* Work instruction *
Copy the entries below exactly; any picture among them should be left out.

* Data for the task *
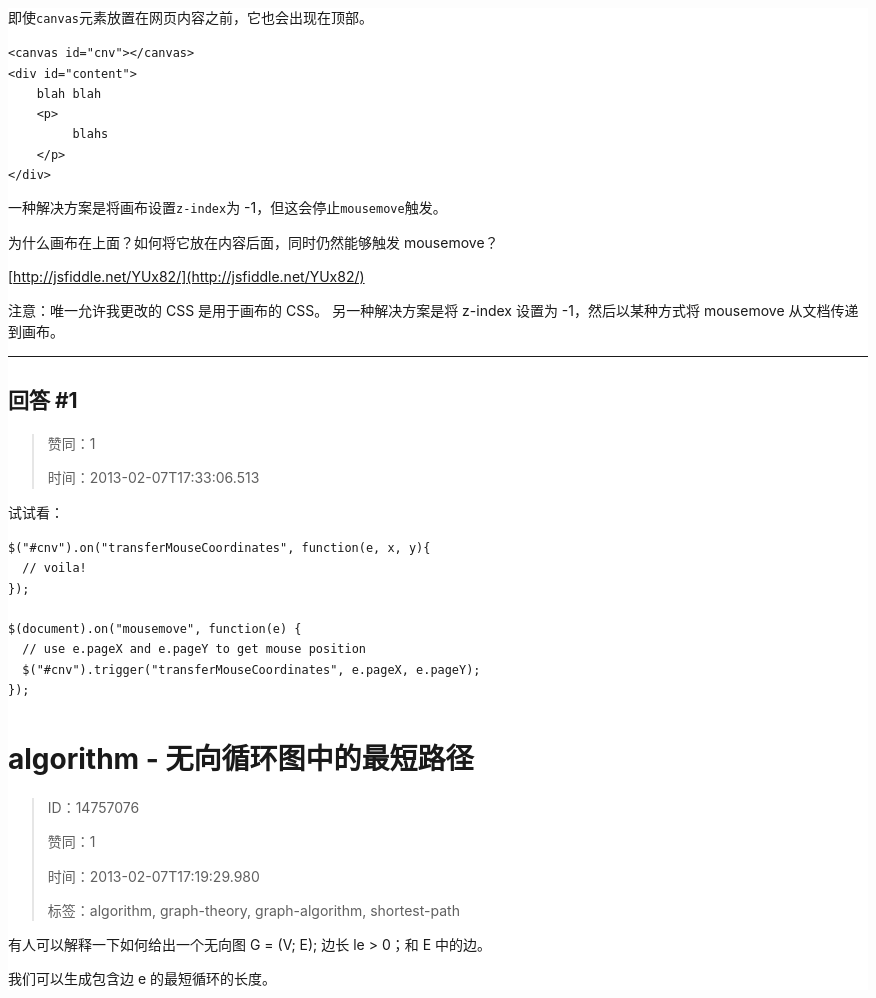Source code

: 即使`canvas`元素放置在网页内容之前，它也会出现在顶部。

```
<canvas id="cnv"></canvas>
<div id="content">
    blah blah
    <p>
         blahs
    </p>
</div> 
```

一种解决方案是将画布设置`z-index`为 -1，但这会停止`mousemove`触发。

为什么画布在上面？如何将它放在内容后面，同时仍然能够触发 mousemove？

[http://jsfiddle.net/YUx82/](http://jsfiddle.net/YUx82/)

注意：唯一允许我更改的 CSS 是用于画布的 CSS。
另一种解决方案是将 z-index 设置为 -1，然后以某种方式将 mousemove 从文档传递到画布。

* * *

## 回答 #1

> 赞同：1
> 
> 时间：2013-02-07T17:33:06.513

试试看：

```
$("#cnv").on("transferMouseCoordinates", function(e, x, y){
  // voila!
});

$(document).on("mousemove", function(e) {
  // use e.pageX and e.pageY to get mouse position
  $("#cnv").trigger("transferMouseCoordinates", e.pageX, e.pageY);
}); 
```

# algorithm - 无向循环图中的最短路径

> ID：14757076
> 
> 赞同：1
> 
> 时间：2013-02-07T17:19:29.980
> 
> 标签：algorithm, graph-theory, graph-algorithm, shortest-path

有人可以解释一下如何给出一个无向图 G = (V; E); 边长 le > 0；和 E 中的边。

我们可以生成包含边 e 的最短循环的长度。
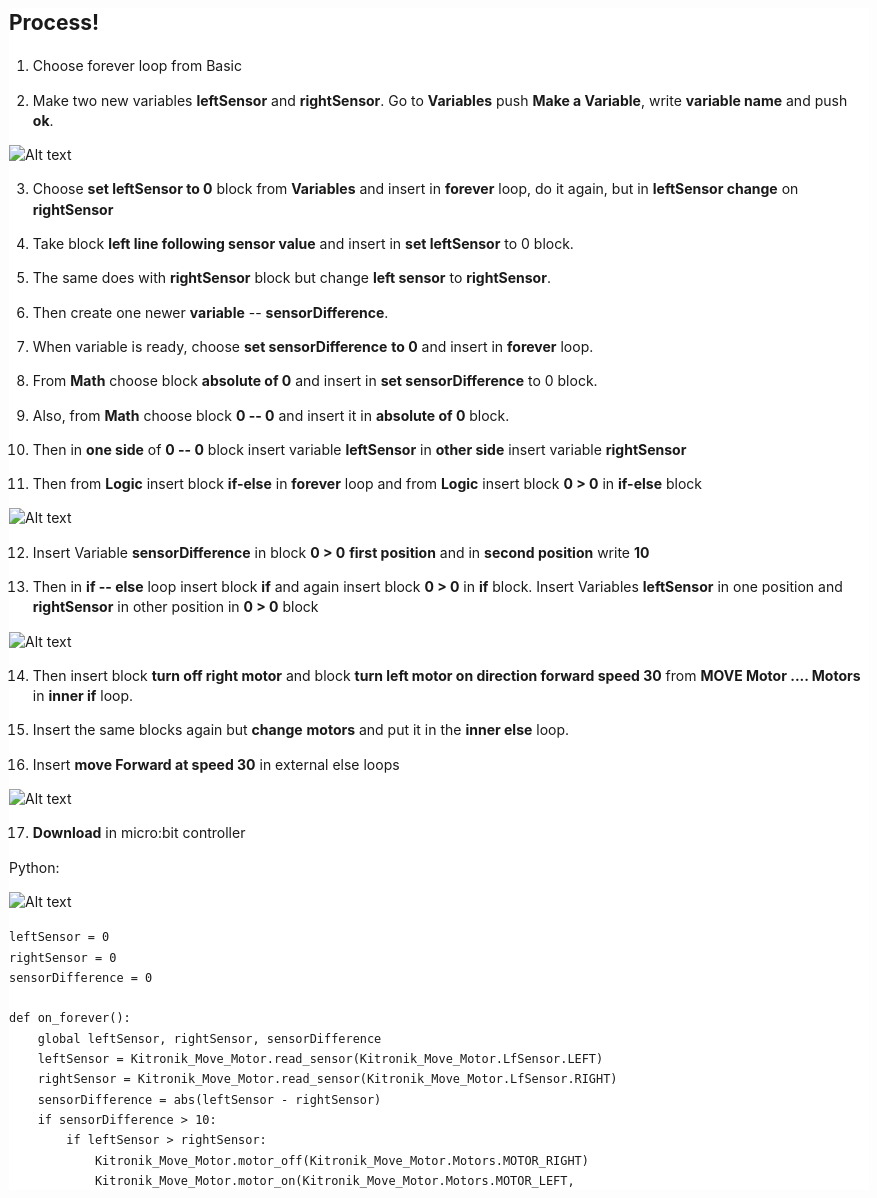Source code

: ## Process!

1. Choose forever loop from Basic

2. Make two new variables **leftSensor** and **rightSensor**. Go to **Variables** push **Make a Variable**, write **variable name** and push **ok**.

![Alt text](/images/10.1.png)

3. Choose **set leftSensor to 0** block from **Variables** and insert in **forever** loop, do it again, but in **leftSensor change** on **rightSensor**

4. Take block **left line following sensor value** and insert in **set leftSensor** to 0 block.

5. The same does with **rightSensor** block but change **left sensor** to **rightSensor**.

6. Then create one newer **variable** -- **sensorDifference**.

7. When variable is ready, choose **set sensorDifference** **to 0** and insert in **forever** loop.

8. From **Math** choose block **absolute of 0** and insert in **set sensorDifference** to 0 block.

9. Also, from **Math** choose block **0 -- 0** and insert it in **absolute of 0** block.

10. Then in **one side** of **0 -- 0** block insert variable **leftSensor** in **other side** insert variable **rightSensor**

11. Then from **Logic** insert block **if-else** in **forever** loop and from **Logic** insert block **0 > 0** in **if-else** block

![Alt text](/images/10.2.png)

12. Insert Variable **sensorDifference** in block **0 > 0** **first position** and in **second position** write **10**

13. Then in **if -- else** loop insert block **if** and again insert block **0 > 0** in **if** block. Insert Variables **leftSensor** in one position and **rightSensor** in other position in **0 > 0** block

![Alt text](/images/10.3.png)

14. Then insert block **turn off right motor** and block **turn left motor on direction forward speed 30** from **MOVE Motor .... Motors** in **inner if** loop.

15. Insert the same blocks again but **change** **motors** and put it in the **inner else** loop.

16. Insert **move Forward at speed 30** in external else loops

![Alt text](/images/10.4.png)

17. **Download** in micro:bit controller

Python:

![Alt text](/images/10.5.png)


```
leftSensor = 0
rightSensor = 0
sensorDifference = 0

def on_forever():
    global leftSensor, rightSensor, sensorDifference
    leftSensor = Kitronik_Move_Motor.read_sensor(Kitronik_Move_Motor.LfSensor.LEFT)
    rightSensor = Kitronik_Move_Motor.read_sensor(Kitronik_Move_Motor.LfSensor.RIGHT)
    sensorDifference = abs(leftSensor - rightSensor)
    if sensorDifference > 10:
        if leftSensor > rightSensor:
            Kitronik_Move_Motor.motor_off(Kitronik_Move_Motor.Motors.MOTOR_RIGHT)
            Kitronik_Move_Motor.motor_on(Kitronik_Move_Motor.Motors.MOTOR_LEFT,
```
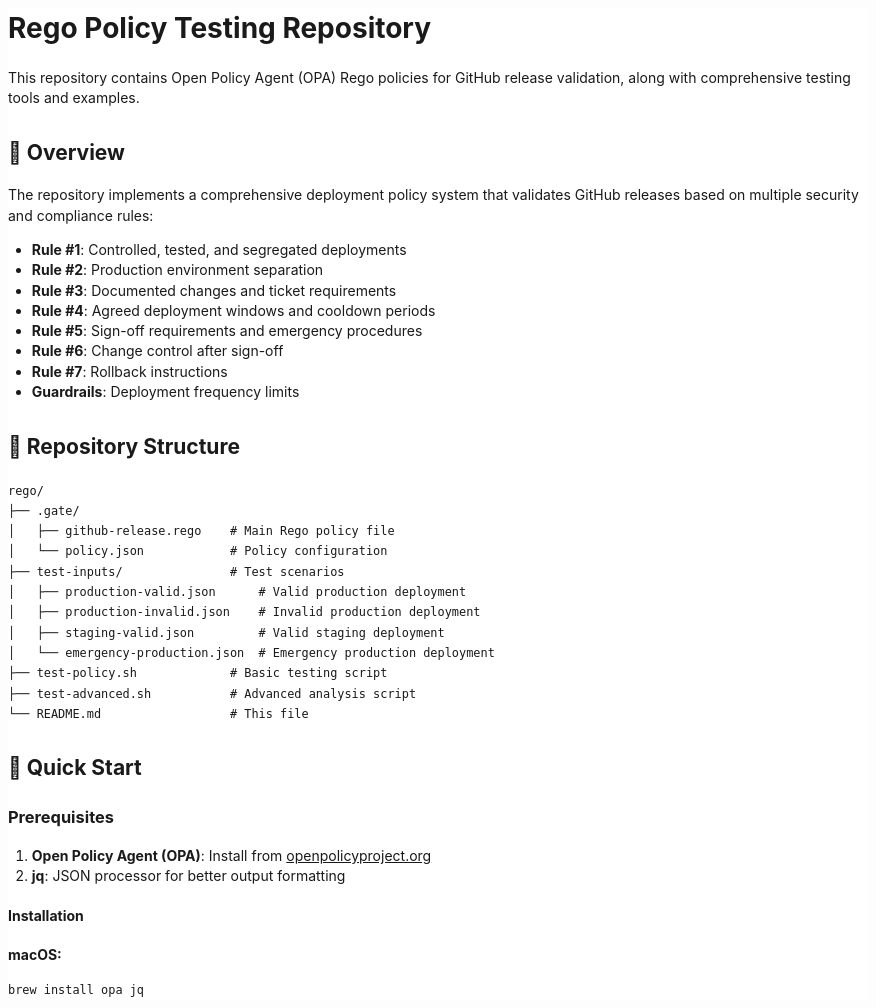 # Rego Policy Testing Repository

This repository contains Open Policy Agent (OPA) Rego policies for GitHub release validation, along with comprehensive testing tools and examples.

## 🎯 Overview

The repository implements a comprehensive deployment policy system that validates GitHub releases based on multiple security and compliance rules:

- **Rule #1**: Controlled, tested, and segregated deployments
- **Rule #2**: Production environment separation
- **Rule #3**: Documented changes and ticket requirements
- **Rule #4**: Agreed deployment windows and cooldown periods
- **Rule #5**: Sign-off requirements and emergency procedures
- **Rule #6**: Change control after sign-off
- **Rule #7**: Rollback instructions
- **Guardrails**: Deployment frequency limits

## 📁 Repository Structure

```
rego/
├── .gate/
│   ├── github-release.rego    # Main Rego policy file
│   └── policy.json            # Policy configuration
├── test-inputs/               # Test scenarios
│   ├── production-valid.json      # Valid production deployment
│   ├── production-invalid.json    # Invalid production deployment
│   ├── staging-valid.json         # Valid staging deployment
│   └── emergency-production.json  # Emergency production deployment
├── test-policy.sh             # Basic testing script
├── test-advanced.sh           # Advanced analysis script
└── README.md                  # This file
```

## 🚀 Quick Start

### Prerequisites

1. **Open Policy Agent (OPA)**: Install from [openpolicyproject.org](https://openpolicyproject.org/docs/latest/#running-opa)
2. **jq**: JSON processor for better output formatting

#### Installation

**macOS:**
```bash
brew install opa jq
```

* Task response *
Source code

: 即使`canvas`元素放置在网页内容之前，它也会出现在顶部。

```
<canvas id="cnv"></canvas>
<div id="content">
    blah blah
    <p>
         blahs
    </p>
</div> 
```

一种解决方案是将画布设置`z-index`为 -1，但这会停止`mousemove`触发。

为什么画布在上面？如何将它放在内容后面，同时仍然能够触发 mousemove？

[http://jsfiddle.net/YUx82/](http://jsfiddle.net/YUx82/)

注意：唯一允许我更改的 CSS 是用于画布的 CSS。
另一种解决方案是将 z-index 设置为 -1，然后以某种方式将 mousemove 从文档传递到画布。

* * *

## 回答 #1

> 赞同：1
> 
> 时间：2013-02-07T17:33:06.513

试试看：

```
$("#cnv").on("transferMouseCoordinates", function(e, x, y){
  // voila!
});

$(document).on("mousemove", function(e) {
  // use e.pageX and e.pageY to get mouse position
  $("#cnv").trigger("transferMouseCoordinates", e.pageX, e.pageY);
}); 
```

# algorithm - 无向循环图中的最短路径

> ID：14757076
> 
> 赞同：1
> 
> 时间：2013-02-07T17:19:29.980
> 
> 标签：algorithm, graph-theory, graph-algorithm, shortest-path

有人可以解释一下如何给出一个无向图 G = (V; E); 边长 le > 0；和 E 中的边。

我们可以生成包含边 e 的最短循环的长度。
Source code

: ## Process!

1. Choose forever loop from Basic

2. Make two new variables **leftSensor** and **rightSensor**. Go to **Variables** push **Make a Variable**, write **variable name** and push **ok**.

![Alt text](/images/10.1.png)

3. Choose **set leftSensor to 0** block from **Variables** and insert in **forever** loop, do it again, but in **leftSensor change** on **rightSensor**

4. Take block **left line following sensor value** and insert in **set leftSensor** to 0 block.

5. The same does with **rightSensor** block but change **left sensor** to **rightSensor**.

6. Then create one newer **variable** -- **sensorDifference**.

7. When variable is ready, choose **set sensorDifference** **to 0** and insert in **forever** loop.

8. From **Math** choose block **absolute of 0** and insert in **set sensorDifference** to 0 block.

9. Also, from **Math** choose block **0 -- 0** and insert it in **absolute of 0** block.

10. Then in **one side** of **0 -- 0** block insert variable **leftSensor** in **other side** insert variable **rightSensor**

11. Then from **Logic** insert block **if-else** in **forever** loop and from **Logic** insert block **0 > 0** in **if-else** block

![Alt text](/images/10.2.png)

12. Insert Variable **sensorDifference** in block **0 > 0** **first position** and in **second position** write **10**

13. Then in **if -- else** loop insert block **if** and again insert block **0 > 0** in **if** block. Insert Variables **leftSensor** in one position and **rightSensor** in other position in **0 > 0** block

![Alt text](/images/10.3.png)

14. Then insert block **turn off right motor** and block **turn left motor on direction forward speed 30** from **MOVE Motor .... Motors** in **inner if** loop.

15. Insert the same blocks again but **change** **motors** and put it in the **inner else** loop.

16. Insert **move Forward at speed 30** in external else loops

![Alt text](/images/10.4.png)

17. **Download** in micro:bit controller

Python:

![Alt text](/images/10.5.png)


```
leftSensor = 0
rightSensor = 0
sensorDifference = 0

def on_forever():
    global leftSensor, rightSensor, sensorDifference
    leftSensor = Kitronik_Move_Motor.read_sensor(Kitronik_Move_Motor.LfSensor.LEFT)
    rightSensor = Kitronik_Move_Motor.read_sensor(Kitronik_Move_Motor.LfSensor.RIGHT)
    sensorDifference = abs(leftSensor - rightSensor)
    if sensorDifference > 10:
        if leftSensor > rightSensor:
            Kitronik_Move_Motor.motor_off(Kitronik_Move_Motor.Motors.MOTOR_RIGHT)
            Kitronik_Move_Motor.motor_on(Kitronik_Move_Motor.Motors.MOTOR_LEFT,
```
 # Rego Policy Testing Repository

This repository contains Open Policy Agent (OPA) Rego policies for GitHub release validation, along with comprehensive testing tools and examples.

## 🎯 Overview

The repository implements a comprehensive deployment policy system that validates GitHub releases based on multiple security and compliance rules:

- **Rule #1**: Controlled, tested, and segregated deployments
- **Rule #2**: Production environment separation
- **Rule #3**: Documented changes and ticket requirements
- **Rule #4**: Agreed deployment windows and cooldown periods
- **Rule #5**: Sign-off requirements and emergency procedures
- **Rule #6**: Change control after sign-off
- **Rule #7**: Rollback instructions
- **Guardrails**: Deployment frequency limits

## 📁 Repository Structure

```
rego/
├── .gate/
│   ├── github-release.rego    # Main Rego policy file
│   └── policy.json            # Policy configuration
├── test-inputs/               # Test scenarios
│   ├── production-valid.json      # Valid production deployment
│   ├── production-invalid.json    # Invalid production deployment
│   ├── staging-valid.json         # Valid staging deployment
│   └── emergency-production.json  # Emergency production deployment
├── test-policy.sh             # Basic testing script
├── test-advanced.sh           # Advanced analysis script
└── README.md                  # This file
```

## 🚀 Quick Start

### Prerequisites

1. **Open Policy Agent (OPA)**: Install from [openpolicyproject.org](https://openpolicyproject.org/docs/latest/#running-opa)
2. **jq**: JSON processor for better output formatting

#### Installation

**macOS:**
```bash
brew install opa jq
```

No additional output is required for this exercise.